(REQUEST): Can you rewrite the material below with "pose" changed to "view" everywhere, keeping everything else the same and leaving out the pictures?

(WORKING DATA):
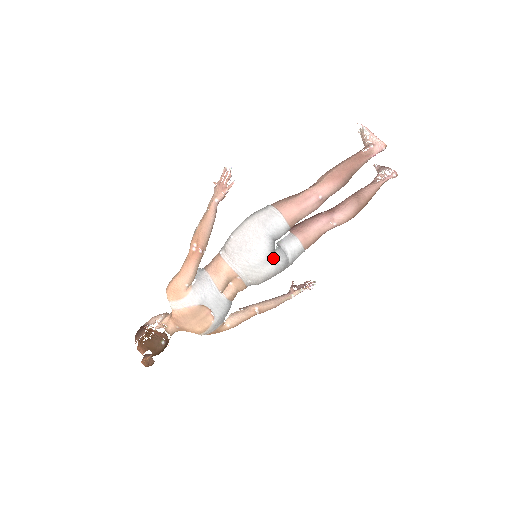
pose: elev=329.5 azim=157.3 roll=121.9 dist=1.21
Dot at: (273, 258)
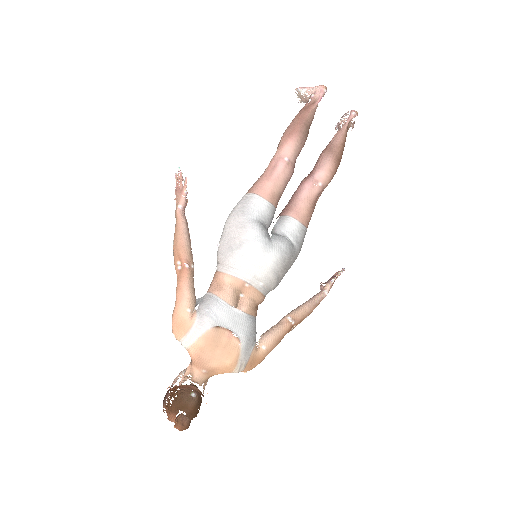
Dot at: (271, 244)
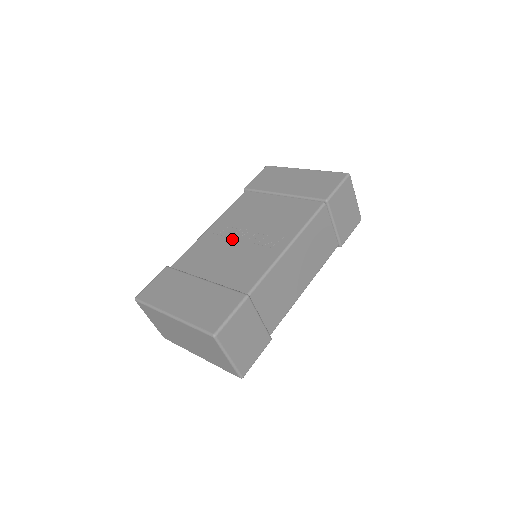
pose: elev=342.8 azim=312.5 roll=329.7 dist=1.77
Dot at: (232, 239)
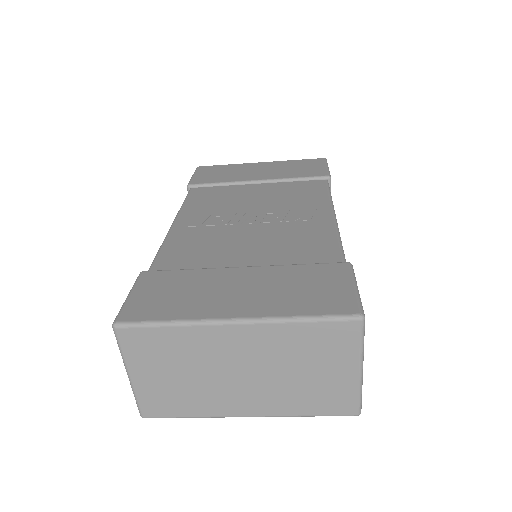
Dot at: (233, 225)
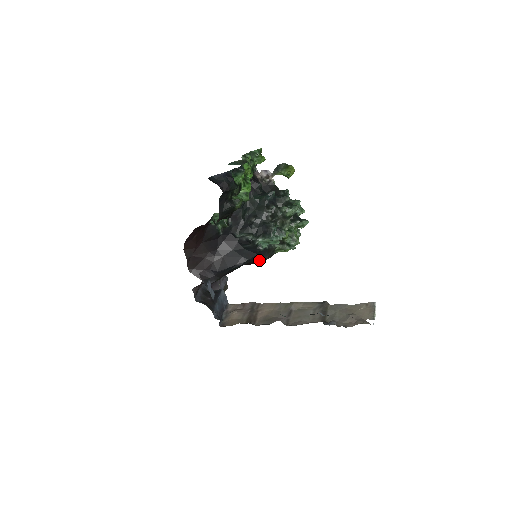
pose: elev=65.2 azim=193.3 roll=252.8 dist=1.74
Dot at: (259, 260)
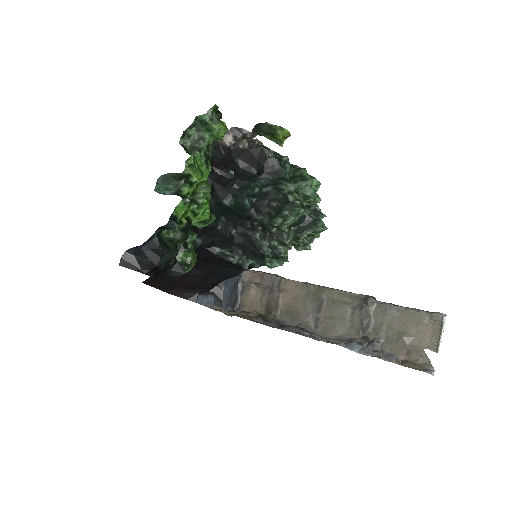
Dot at: (260, 266)
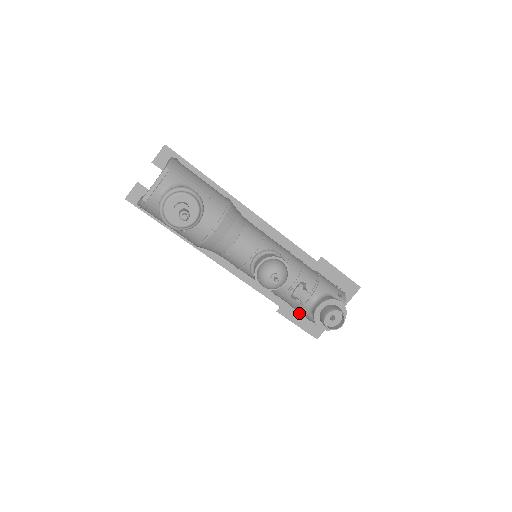
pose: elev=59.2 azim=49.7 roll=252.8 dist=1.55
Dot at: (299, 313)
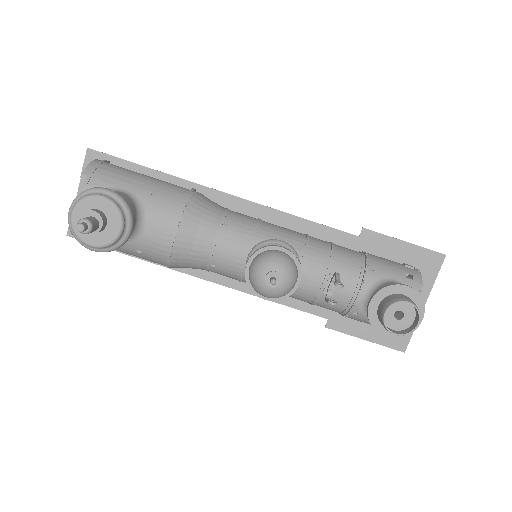
Dot at: occluded
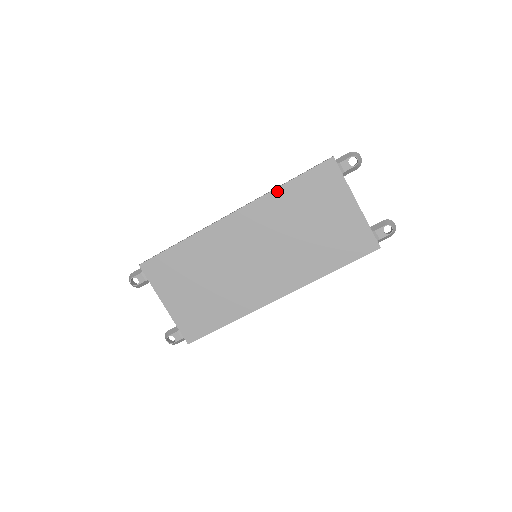
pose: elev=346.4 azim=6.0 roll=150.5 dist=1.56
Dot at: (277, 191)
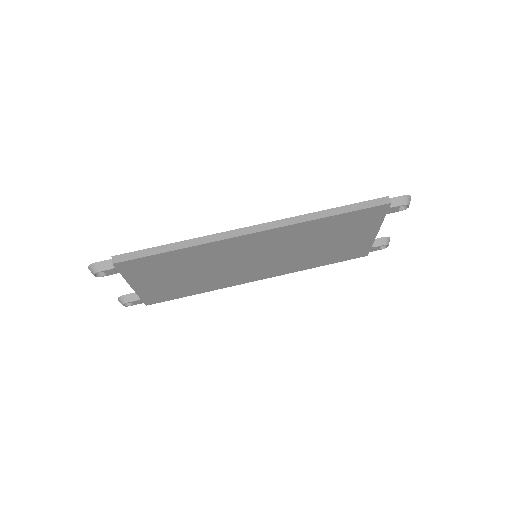
Dot at: (316, 221)
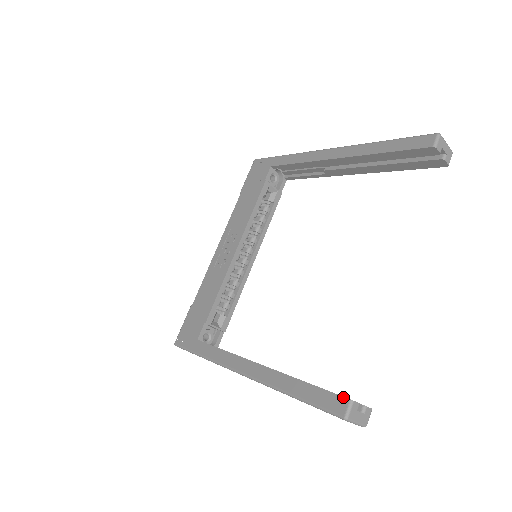
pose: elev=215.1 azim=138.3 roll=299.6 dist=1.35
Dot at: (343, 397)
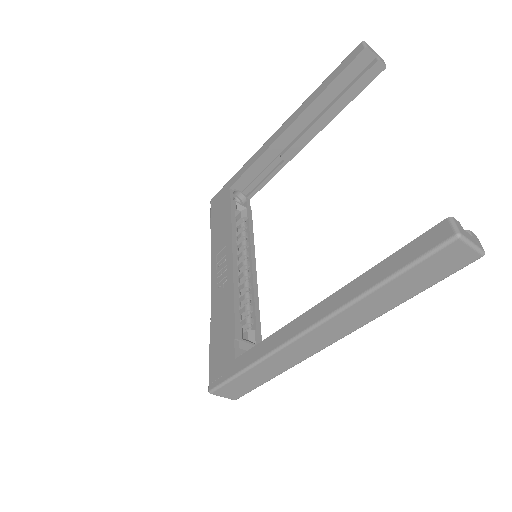
Dot at: (438, 224)
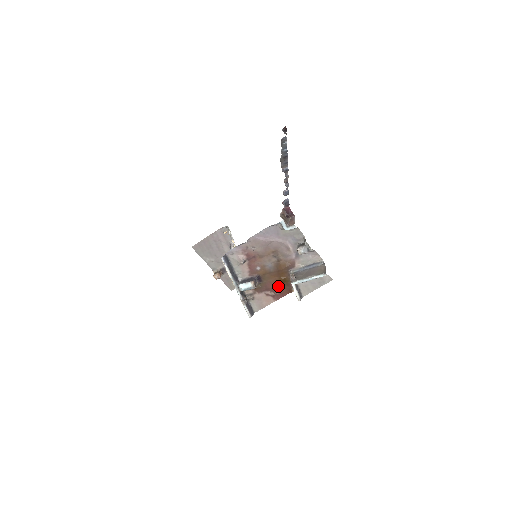
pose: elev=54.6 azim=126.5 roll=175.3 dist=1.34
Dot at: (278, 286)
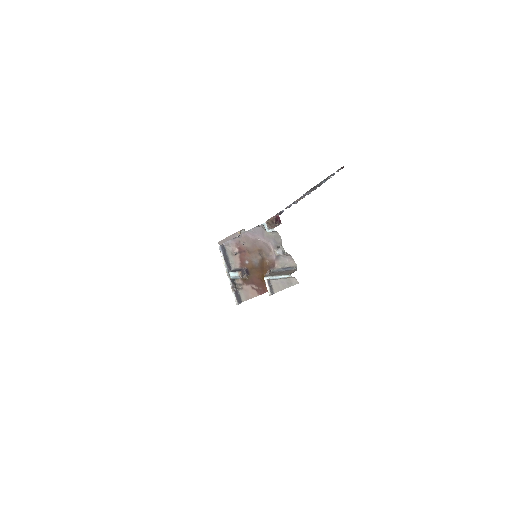
Dot at: (261, 282)
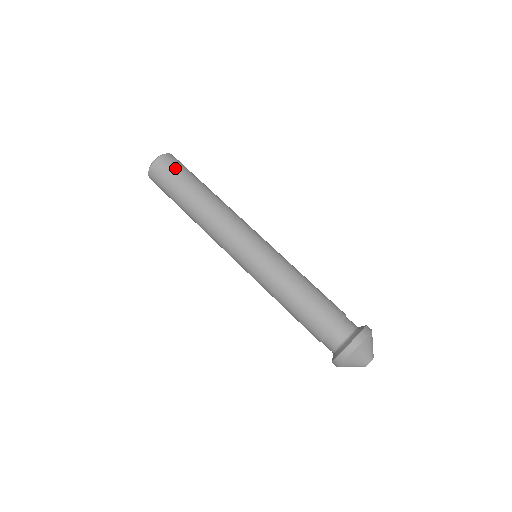
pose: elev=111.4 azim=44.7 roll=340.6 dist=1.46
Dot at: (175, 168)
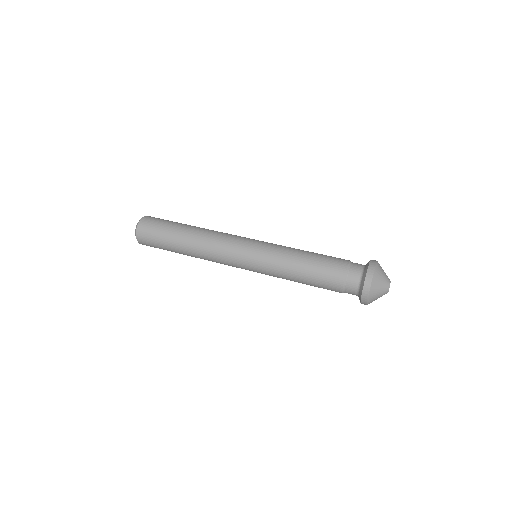
Dot at: (154, 227)
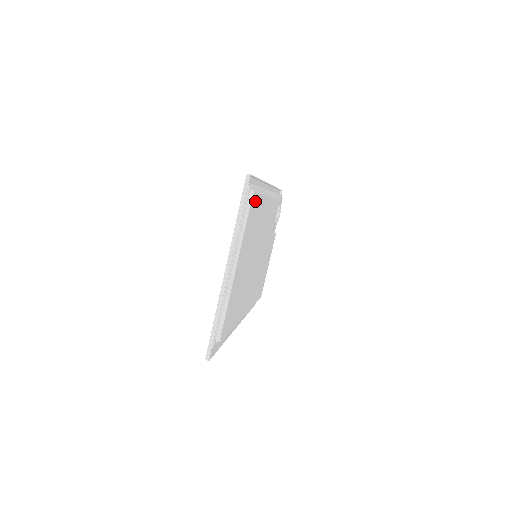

(WORKED SOLUTION):
view: elev=329.5 azim=157.3 roll=121.9 dist=1.21
Dot at: (273, 258)
Dot at: (271, 244)
view: elev=342.8 azim=312.5 roll=329.7 dist=1.77
Dot at: (232, 239)
Dot at: (233, 225)
view: elev=65.2 azim=193.3 roll=252.8 dist=1.74
Dot at: (259, 260)
Dot at: (260, 266)
view: elev=59.2 azim=49.7 roll=252.8 dist=1.55
Dot at: (299, 313)
Dot at: occluded
view: elev=346.4 azim=6.0 roll=150.5 dist=1.56
Dot at: (277, 191)
Dot at: (316, 221)
view: elev=215.1 azim=138.3 roll=299.6 dist=1.35
Dot at: (343, 397)
Dot at: (438, 224)
view: elev=54.6 azim=126.5 roll=175.3 dist=1.34
Dot at: (278, 286)
Dot at: (261, 282)
view: elev=111.4 azim=44.7 roll=340.6 dist=1.46
Dot at: (175, 168)
Dot at: (154, 227)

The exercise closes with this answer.